What the task requires:
Transcribe every line of the items below without changing a word, and leave the pictures out of your answer.
## Start Material provided
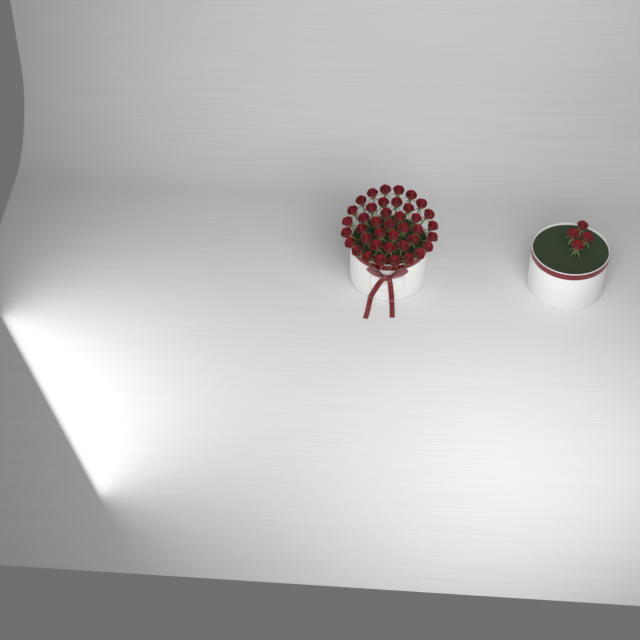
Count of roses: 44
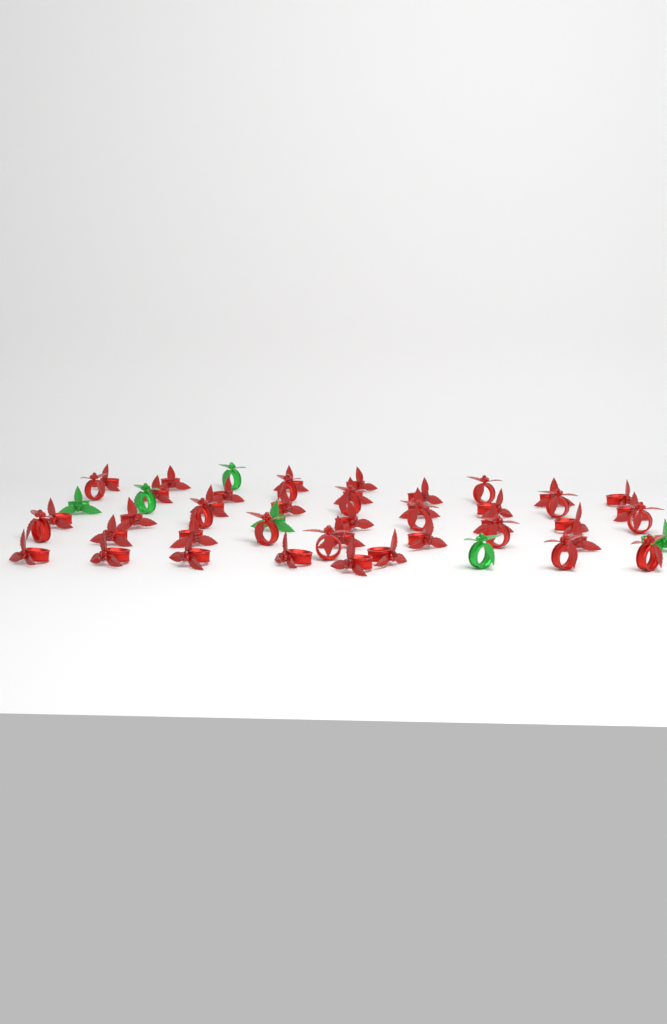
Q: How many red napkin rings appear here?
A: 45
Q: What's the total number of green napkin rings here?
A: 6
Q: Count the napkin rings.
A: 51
## End Material provided
The answer:
Count of roses: 44
Q: How many red napkin rings appear here?
A: 45
Q: What's the total number of green napkin rings here?
A: 6
Q: Count the napkin rings.
A: 51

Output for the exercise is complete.